Three decades after the fall of Saigon, the city (now known as Ho Chi Minh City) has become an unlikely stop on the global golf circuit. In the past decade, old courses like the Dalat Palace Golf Club have been spruced up, and newer ones, like the Ocean Dunes Golf Club in nearby Phan Thiet, on the South China Sea, and designed by Nick Faldo, have raised the bar. Still to come: the Montgomerie Links, just off China Beach, and the first Vietnam course designed by Colin Montgomerie.
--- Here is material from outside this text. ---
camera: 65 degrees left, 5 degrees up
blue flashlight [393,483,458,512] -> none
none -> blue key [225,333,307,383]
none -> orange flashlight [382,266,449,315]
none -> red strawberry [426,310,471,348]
As Marrakesh gets more touristy, well-heeled Europeans are heading to the Moroccan port city of Essaouira, not only to trek through its ancient streets and windsurf on its beaches, but also to party. The Gnaoua and World Music Festival (www.festival-gnaoua.net), held every June for the past 10 years, now draws 250,000 fans for five days of music, art and budding friendships - a kind of Burning Man of Morocco.
50. Las Vegas
In case you missed those big gold letters, Donald T-R-U-M-P is coming to the Las Vegas Strip. The 64-story, 1,282-room Trump International Hotel and Towers Las Vegas (www.trumplv.com) is opening next spring, becoming, its Web site promises, the "most striking building on the Las Vegas Skyline." If you're merely looking for "unparalleled luxury, sophistication, and contemporary chic," then head to the new Palazzo Las Vegas ( www.palazzolasvegas.com), a 3,000-room sister to the Venetian, with restaurants by Mario Batali, Wolfgang Puck, Emeril Lagasse and Charlie Trotter, as well as a Barneys New York.
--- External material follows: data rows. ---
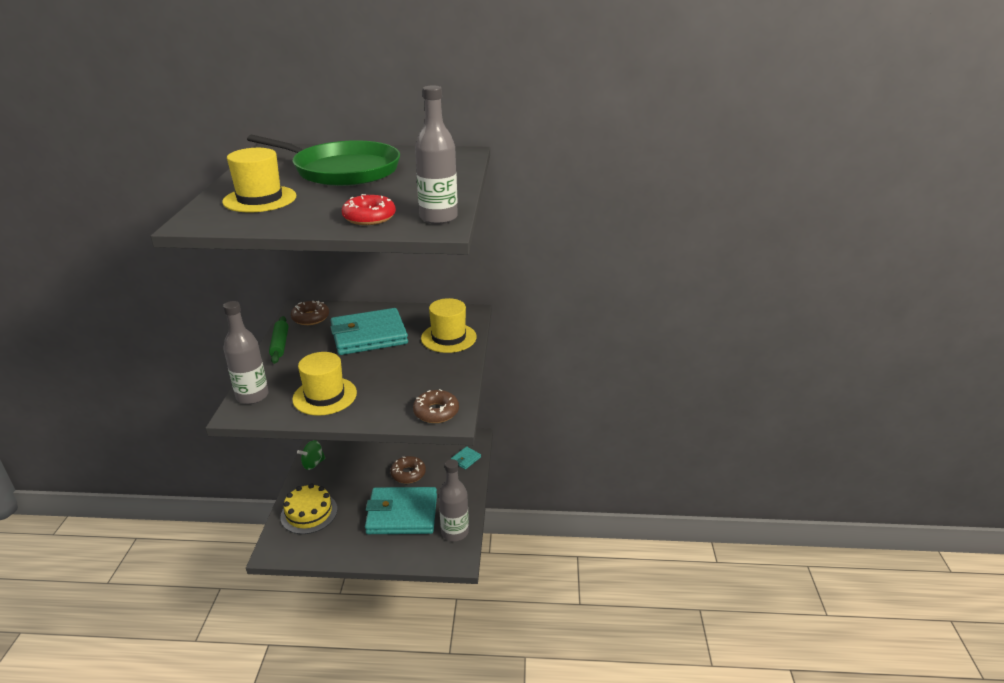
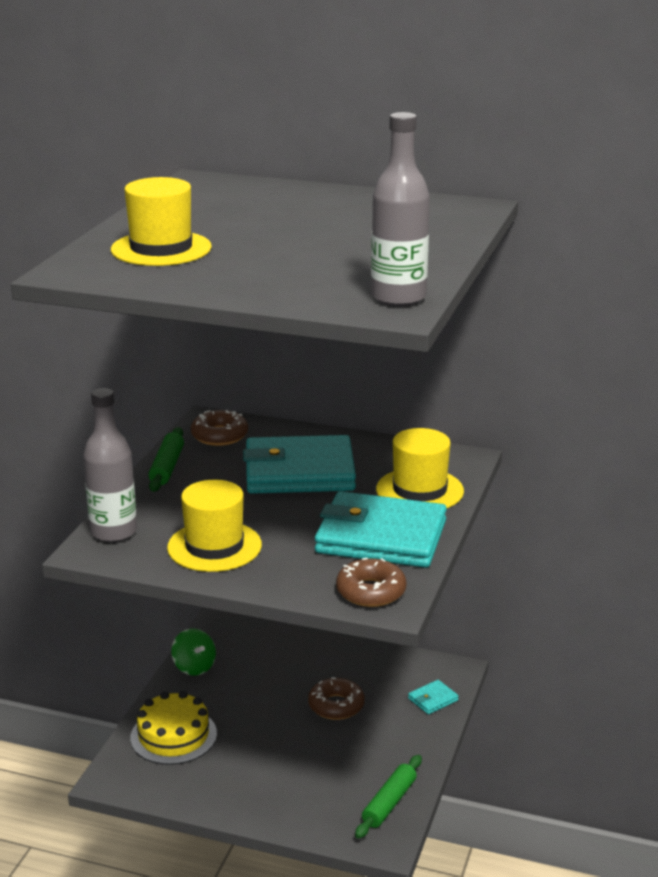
camera: 15 degrees right, 5 degrees down
green pan [247,135,400,186] -> none
green spinning top [297,440,325,470] -> green spinning top turned 105 degrees counterclockwise [171,629,216,676]
red donut [342,194,396,225] -> none
turquoise wallet [365,487,437,534] -> turquoise wallet moved to [315,491,447,568]
grey bottle [439,459,469,541] -> green rolling pin [355,755,422,839]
51. Barossa Valley, Australia
The world's love affair with shiraz is bringing wine spectators to Australia's Barossa Valley. The hilly region is home to some of the world's oldest shiraz vines, some dating back to the 1840s. And if the more than 60 wineries aren't enough, Barossa also offers an artisanal cheese trail, and nearby Adelaide is a foodie destination in its own right.
52. Tokaj, Hungary
Backpacking wine tours? The Hungarian wine region of Tokaj is regaining its reputation for quality whites, especially wheat-colored dessert wines made from furmint grapes. The region's winemaking was reborn after the fall of Communism. The Grof Degenfeld, housed in an old castle, even has a plush hotel that offers two-day packages starting at 191 euros, or $283 at $1.50 to the euro (www.hotelgrofdegenfeld.hu).
53. New York
The lights are back on Broadway. And the strike settlement couldn't have come soon enough for several well-publicized productions scheduled to open before the May 7 deadline for the 2007-08 Tony Awards. Among the more highly awaited shows are three revivals: A 40th-anniversary production of "The Homecoming," Harold Pinter's play about a dysfunctional family (as if there were any other kind), starring Ian McShane; "Come Back, Little Sheba," the William Inge chestnut, featuring the Emmy Award-winning actress S. Epatha Merkerson; and an inventive take on "Sunday in the Park With George," Stephen Sondheim's Pulitzer Prize winner, which comes to New York via London and the Menier Chocolate Factory theater company. And for lovers of street theater, the action downtown in the meatpacking district continues to heat up with the arrival of the Standard New York hotel.